Concluding Remarks and Future Perspectives

IgA and FcαRI-mediated cell activation is important for maintaining homeostasis and preventing infections. SIgA contributes to passive immunity at mucosal surfaces by neutralizing pathogens, whereas active immunity is provided by dIgA and serum IgA through induction of FcαRI-mediated activation of myeloid cells. Future research regarding vaccination and infectious diseases should therefore also include serological and functional studies of IgA and FcαRI-mediated immune responses.

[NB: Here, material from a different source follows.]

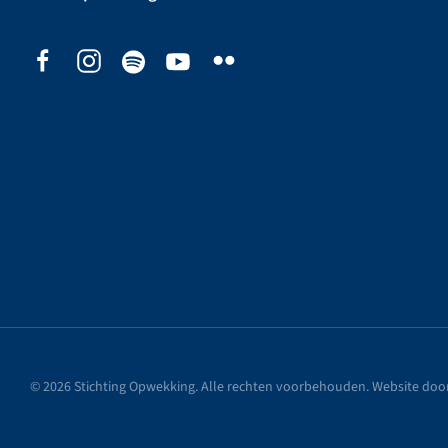
©
2026
Stichting Opwekking. Alle rechten voorbehouden. Website doo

It is becoming clear that the presence of overabundant IgA complexes or autoantibodies can result in excessive activation and recruitment of immune cells contributing to tissue damage and the development of chronic inflammation in multiple diseases. A better understanding of the IgA-FcαRI axis in health and disease can provide multiple options for therapeutic interventions. On the one hand, immune responses against pathogens or cancer cells may be enhanced by vaccination or passive transfer of therapeutic IgA. On the other hand, initiating inhibitory ITAM signaling by monomeric targeting of FcαRI or blocking IgA-FcαRI interactions with mAbs or peptides can dampen inflammation and disease.